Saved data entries

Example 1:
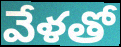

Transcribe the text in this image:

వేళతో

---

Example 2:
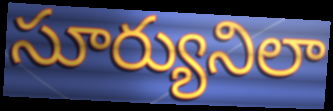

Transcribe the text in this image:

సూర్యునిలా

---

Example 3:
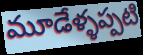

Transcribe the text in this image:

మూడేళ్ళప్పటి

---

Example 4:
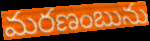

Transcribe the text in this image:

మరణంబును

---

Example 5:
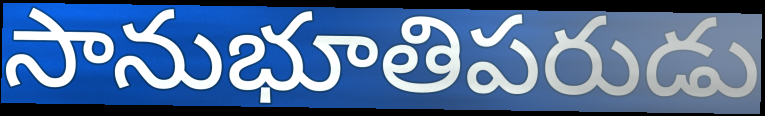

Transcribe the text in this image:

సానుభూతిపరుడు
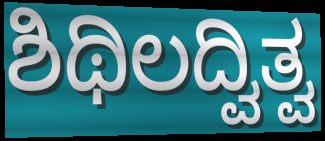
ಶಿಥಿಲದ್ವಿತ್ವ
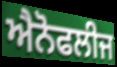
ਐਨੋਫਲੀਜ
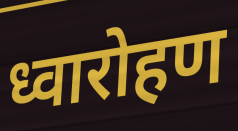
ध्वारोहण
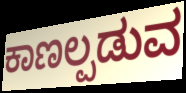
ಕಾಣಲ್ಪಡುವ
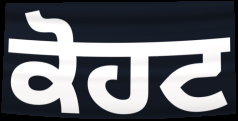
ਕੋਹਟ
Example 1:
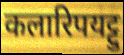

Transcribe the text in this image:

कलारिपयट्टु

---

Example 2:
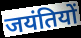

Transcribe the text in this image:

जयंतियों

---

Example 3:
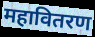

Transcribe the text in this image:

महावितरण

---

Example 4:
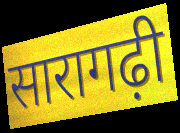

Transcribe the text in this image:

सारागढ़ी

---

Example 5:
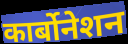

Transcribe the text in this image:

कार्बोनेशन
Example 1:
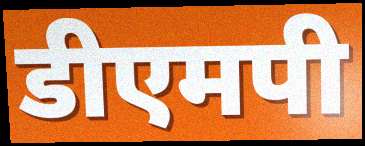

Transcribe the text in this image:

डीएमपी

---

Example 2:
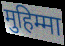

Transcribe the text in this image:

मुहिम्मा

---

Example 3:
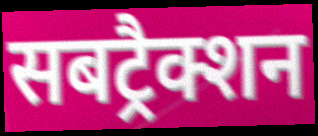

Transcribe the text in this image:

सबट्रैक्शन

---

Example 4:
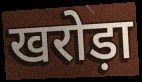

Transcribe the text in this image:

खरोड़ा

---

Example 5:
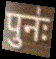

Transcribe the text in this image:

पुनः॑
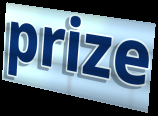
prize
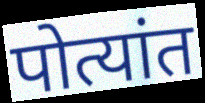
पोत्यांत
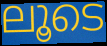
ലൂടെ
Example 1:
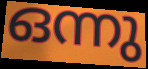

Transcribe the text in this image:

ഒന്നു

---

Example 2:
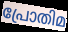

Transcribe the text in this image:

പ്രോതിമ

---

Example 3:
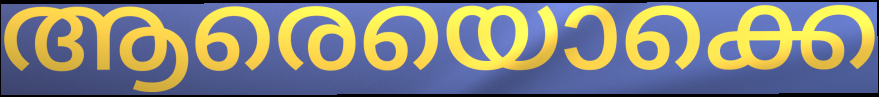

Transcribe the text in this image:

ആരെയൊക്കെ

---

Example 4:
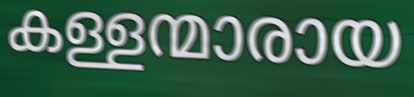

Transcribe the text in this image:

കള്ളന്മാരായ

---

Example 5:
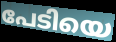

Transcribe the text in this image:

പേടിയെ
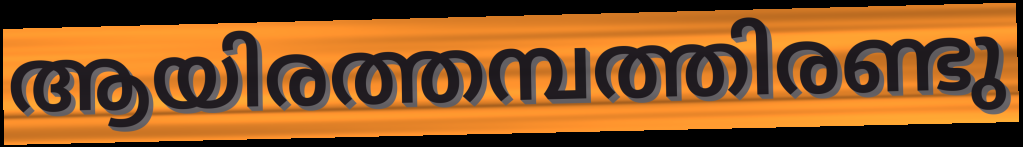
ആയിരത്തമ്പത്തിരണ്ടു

§ Your goal
What you return must match the records line for line, with the pictures left out.

§ Task answer
Example 1:

Transcribe the text in this image:

వేళతో

---

Example 2:

Transcribe the text in this image:

సూర్యునిలా

---

Example 3:

Transcribe the text in this image:

మూడేళ్ళప్పటి

---

Example 4:

Transcribe the text in this image:

మరణంబును

---

Example 5:

Transcribe the text in this image:

సానుభూతిపరుడు
ಶಿಥಿಲದ್ವಿತ್ವ
ਐਨੋਫਲੀਜ
ध्वारोहण
ಕಾಣಲ್ಪಡುವ
ਕੋਹਟ
Example 1:

Transcribe the text in this image:

कलारिपयट्टु

---

Example 2:

Transcribe the text in this image:

जयंतियों

---

Example 3:

Transcribe the text in this image:

महावितरण

---

Example 4:

Transcribe the text in this image:

सारागढ़ी

---

Example 5:

Transcribe the text in this image:

कार्बोनेशन
Example 1:

Transcribe the text in this image:

डीएमपी

---

Example 2:

Transcribe the text in this image:

मुहिम्मा

---

Example 3:

Transcribe the text in this image:

सबट्रैक्शन

---

Example 4:

Transcribe the text in this image:

खरोड़ा

---

Example 5:

Transcribe the text in this image:

पुनः॑
prize
पोत्यांत
ലൂടെ
Example 1:

Transcribe the text in this image:

ഒന്നു

---

Example 2:

Transcribe the text in this image:

പ്രോതിമ

---

Example 3:

Transcribe the text in this image:

ആരെയൊക്കെ

---

Example 4:

Transcribe the text in this image:

കള്ളന്മാരായ

---

Example 5:

Transcribe the text in this image:

പേടിയെ
ആയിരത്തമ്പത്തിരണ്ടു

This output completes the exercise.